Help simple Keras to Pytorch model implementation

Hi all,

I am trying to reimplement a Keras model in Pytorch. I have done my version but I would like to compare it with someone else version more expert in Keras than me to see if it may has less params etc

N_CONTEXT=61
N_INPUT=26
N_HIDDEN=256
N_OUTPUT=414
model = Sequential()
model.add(TimeDistributed(Dense(N_HIDDEN), input_shape=(N_CONTEXT, N_INPUT)))
model.add(BatchNormalization())
model.add(Activation('relu'))
model.add(Dropout(0.1))

model.add(GRU(N_HIDDEN, return_sequences=False))  
model.add(BatchNormalization())
model.add(Activation('relu'))
model.add(Dropout(0.1)) 

model.add(Dense(N_OUTPUT)) 
model.add(Activation('linear'))

Thank you

Do you see any discrepancy between the number of parameters of your Keras model and the PyTorch model you have written?
If so, which layer is causing the difference?

Yes I do.
I have two implementations for the TimeDistributed layer.
The keras models has about 650K params, my first version has 8M params and the second 385K params.

Could you post the PyTorch implementation here, so that we could compare them and see what’s causing this issue?
------------------------------------------------
Retype the passage of the thread about porting a Keras model to PyTorch word for word, starting with "model.add(GRU(N_HIDDEN, return_sequences=False))" and going on through "model.add(Activation('linear'))".
------------------------------------------------
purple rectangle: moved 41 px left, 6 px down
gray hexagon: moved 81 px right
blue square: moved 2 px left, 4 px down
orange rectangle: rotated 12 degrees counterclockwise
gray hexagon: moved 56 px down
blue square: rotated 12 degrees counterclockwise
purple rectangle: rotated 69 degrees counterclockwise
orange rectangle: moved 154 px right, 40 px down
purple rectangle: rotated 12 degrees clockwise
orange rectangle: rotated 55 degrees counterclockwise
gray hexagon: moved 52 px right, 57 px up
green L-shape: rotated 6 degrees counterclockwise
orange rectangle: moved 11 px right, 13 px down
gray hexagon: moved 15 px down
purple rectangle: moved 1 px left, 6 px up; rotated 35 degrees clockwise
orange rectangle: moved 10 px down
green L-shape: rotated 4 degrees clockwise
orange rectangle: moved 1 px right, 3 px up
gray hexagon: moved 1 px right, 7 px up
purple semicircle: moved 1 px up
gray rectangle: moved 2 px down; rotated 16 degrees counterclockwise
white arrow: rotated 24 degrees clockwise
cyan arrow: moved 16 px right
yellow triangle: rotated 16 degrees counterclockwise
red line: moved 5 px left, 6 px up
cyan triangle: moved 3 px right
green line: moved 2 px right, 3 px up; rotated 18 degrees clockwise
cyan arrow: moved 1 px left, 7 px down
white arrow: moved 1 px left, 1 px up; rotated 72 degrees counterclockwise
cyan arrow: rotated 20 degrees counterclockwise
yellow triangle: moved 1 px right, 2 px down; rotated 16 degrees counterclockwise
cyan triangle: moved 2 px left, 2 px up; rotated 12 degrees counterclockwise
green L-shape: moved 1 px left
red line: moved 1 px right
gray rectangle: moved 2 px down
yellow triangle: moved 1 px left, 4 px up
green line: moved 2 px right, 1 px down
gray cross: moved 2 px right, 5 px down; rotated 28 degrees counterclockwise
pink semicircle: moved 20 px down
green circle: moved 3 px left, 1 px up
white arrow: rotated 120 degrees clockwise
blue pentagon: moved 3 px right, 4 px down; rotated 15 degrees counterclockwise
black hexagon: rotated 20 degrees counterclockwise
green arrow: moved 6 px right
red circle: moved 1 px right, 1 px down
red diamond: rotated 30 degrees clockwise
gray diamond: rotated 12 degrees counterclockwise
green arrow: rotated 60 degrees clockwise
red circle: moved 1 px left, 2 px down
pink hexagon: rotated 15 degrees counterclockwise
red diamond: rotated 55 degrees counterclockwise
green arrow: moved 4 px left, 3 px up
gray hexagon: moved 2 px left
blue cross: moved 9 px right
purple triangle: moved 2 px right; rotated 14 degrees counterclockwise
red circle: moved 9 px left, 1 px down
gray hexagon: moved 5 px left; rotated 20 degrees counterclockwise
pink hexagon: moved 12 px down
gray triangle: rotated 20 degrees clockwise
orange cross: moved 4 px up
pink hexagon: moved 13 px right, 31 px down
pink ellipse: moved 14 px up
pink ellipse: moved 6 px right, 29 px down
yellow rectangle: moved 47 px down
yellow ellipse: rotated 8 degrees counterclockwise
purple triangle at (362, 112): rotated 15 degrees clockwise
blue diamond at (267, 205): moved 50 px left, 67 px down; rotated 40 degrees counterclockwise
------------------------------------------------
(Result for this exercise):
model.add(GRU(N_HIDDEN, return_sequences=False))  
model.add(BatchNormalization())
model.add(Activation('relu'))
model.add(Dropout(0.1)) 

model.add(Dense(N_OUTPUT)) 
model.add(Activation('linear'))